Studies reveal that trauma victims are more likely to develop PTSD if they have previously experienced chronic stress. A new study from MIT
could explain why. The researchers found that animals who suffered from chronic stress before a traumatic experience engaged a distinctive brain pathway that encodes traumatic memories more strongly than in unstressed animals. Blocking this type of memory formation could lead to a new way to prevent PTSD, said Ki Goosens, the senior author of the study, which appears in the journal Biological Psychiatry and is reported in Drug Discovery & Development
. The paper’s lead author is former MIT postdoc Michael Baratta.
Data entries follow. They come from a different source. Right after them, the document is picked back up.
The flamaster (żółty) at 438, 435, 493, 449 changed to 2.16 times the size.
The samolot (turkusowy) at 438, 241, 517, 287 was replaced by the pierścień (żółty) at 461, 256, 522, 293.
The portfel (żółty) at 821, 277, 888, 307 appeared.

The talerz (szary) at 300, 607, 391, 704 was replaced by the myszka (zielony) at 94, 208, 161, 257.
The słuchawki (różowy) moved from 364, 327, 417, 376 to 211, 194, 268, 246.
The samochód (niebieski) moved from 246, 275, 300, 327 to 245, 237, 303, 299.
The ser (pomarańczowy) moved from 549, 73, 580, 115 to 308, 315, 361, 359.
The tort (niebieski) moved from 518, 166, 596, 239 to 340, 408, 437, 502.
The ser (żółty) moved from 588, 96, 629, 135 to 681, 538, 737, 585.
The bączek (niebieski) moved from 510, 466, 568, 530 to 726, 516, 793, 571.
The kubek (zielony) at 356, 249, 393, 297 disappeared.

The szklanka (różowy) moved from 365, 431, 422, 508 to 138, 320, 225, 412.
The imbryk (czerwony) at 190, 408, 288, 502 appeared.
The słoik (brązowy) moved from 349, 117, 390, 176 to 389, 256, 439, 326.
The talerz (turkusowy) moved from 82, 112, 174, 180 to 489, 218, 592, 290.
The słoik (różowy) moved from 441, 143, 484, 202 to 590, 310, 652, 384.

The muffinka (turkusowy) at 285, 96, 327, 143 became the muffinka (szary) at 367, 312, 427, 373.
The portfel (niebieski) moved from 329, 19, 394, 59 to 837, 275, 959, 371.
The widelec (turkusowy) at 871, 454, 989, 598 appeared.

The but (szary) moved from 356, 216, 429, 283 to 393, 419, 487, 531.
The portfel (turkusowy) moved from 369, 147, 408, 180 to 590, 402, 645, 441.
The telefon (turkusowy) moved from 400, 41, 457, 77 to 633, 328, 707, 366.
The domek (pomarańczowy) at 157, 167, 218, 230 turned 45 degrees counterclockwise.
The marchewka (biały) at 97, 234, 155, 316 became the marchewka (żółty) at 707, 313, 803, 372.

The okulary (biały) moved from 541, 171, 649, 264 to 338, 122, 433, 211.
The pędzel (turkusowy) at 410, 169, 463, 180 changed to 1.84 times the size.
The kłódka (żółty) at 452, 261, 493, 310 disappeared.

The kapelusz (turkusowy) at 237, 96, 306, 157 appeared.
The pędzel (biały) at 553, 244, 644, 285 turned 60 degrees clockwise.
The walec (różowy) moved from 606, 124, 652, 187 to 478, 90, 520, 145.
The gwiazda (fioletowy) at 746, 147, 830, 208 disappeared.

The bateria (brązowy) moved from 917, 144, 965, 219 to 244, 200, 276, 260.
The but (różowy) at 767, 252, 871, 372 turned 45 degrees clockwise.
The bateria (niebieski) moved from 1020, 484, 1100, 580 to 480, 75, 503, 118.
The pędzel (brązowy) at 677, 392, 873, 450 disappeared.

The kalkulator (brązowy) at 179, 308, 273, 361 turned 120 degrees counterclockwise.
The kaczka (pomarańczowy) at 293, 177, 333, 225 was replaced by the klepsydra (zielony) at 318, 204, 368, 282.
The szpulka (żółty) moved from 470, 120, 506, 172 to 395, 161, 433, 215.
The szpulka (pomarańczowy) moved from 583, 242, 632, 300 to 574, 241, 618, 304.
As Goosens, an assistant professor of neuroscience and investigator in MIT’s McGovern Institute for Brain Research, explained, “The idea is not to make people amnesic but to reduce the impact of the trauma in the brain by making the traumatic memory more like a ‘normal,’ unintrusive memory.”
Goosens’ lab is trying to find out why chronic stress is so strongly linked with PTSD. “It’s a very potent risk factor, so it must have a profound change on the underlying biology of the brain,” she said.
The researchers concentrated on the amygdala, an almond-sized brain structure whose functions include encoding fearful memories, and determined that in animals that developed PTSD symptoms following chronic stress and a traumatic event, serotonin promotes the process of memory consolidation. By blocking amygdala cells’ interactions with serotonin after trauma, researchers kept the stressed animals from developing PTSD symptoms, but blocking serotonin in unstressed animals after trauma had no effect.
According to Baratta, “That was really surprising to us. It seems like stress is enabling a serotonergic memory consolidation process that is not present in an unstressed animal.”
Memory consolidation is what converts short-term memories into long-term memories and stores them in the brain. Some are consolidated more strongly than others. “Flashbulb” memories, formed in response to a highly emotional experience, are more vivid and easier to recall than typical memories.
The team further discovered that chronic stress causes cells in the amygdala to express many more 5-HT2C receptors, which bind to serotonin. When a traumatic experience takes place, the heightened sensitivity to serotonin causes the memory to be encoded more intensely, contributing to the strong flashbacks that often occur in patients with PTSD, according to Goosens.
Baratta explained, “It’s strengthening the consolidation process so the memory that’s generated from a traumatic or fearful event is stronger than it would be if you don’t have this serotonergic consolidation engaged.”
Memory consolidation can take hours to days, but once a memory is consolidated, it is very difficult to erase. However, it may be possible to either prevent traumatic memories from forming so strongly, or to weaken them after consolidation, using drugs that interfere with serotonin.
Goosens added, “The consolidation process gives us a window in which we can possibly intervene and prevent the development of PTSD. If you give a drug or intervention that can block fear memory consolidation, that’s a great way to think about treating PTSD. Such an intervention won’t cause people to forget the experience of the trauma, but they might not have the intrusive memory that is ultimately going to cause them to have nightmares or be afraid of things that are similar to the traumatic experience.”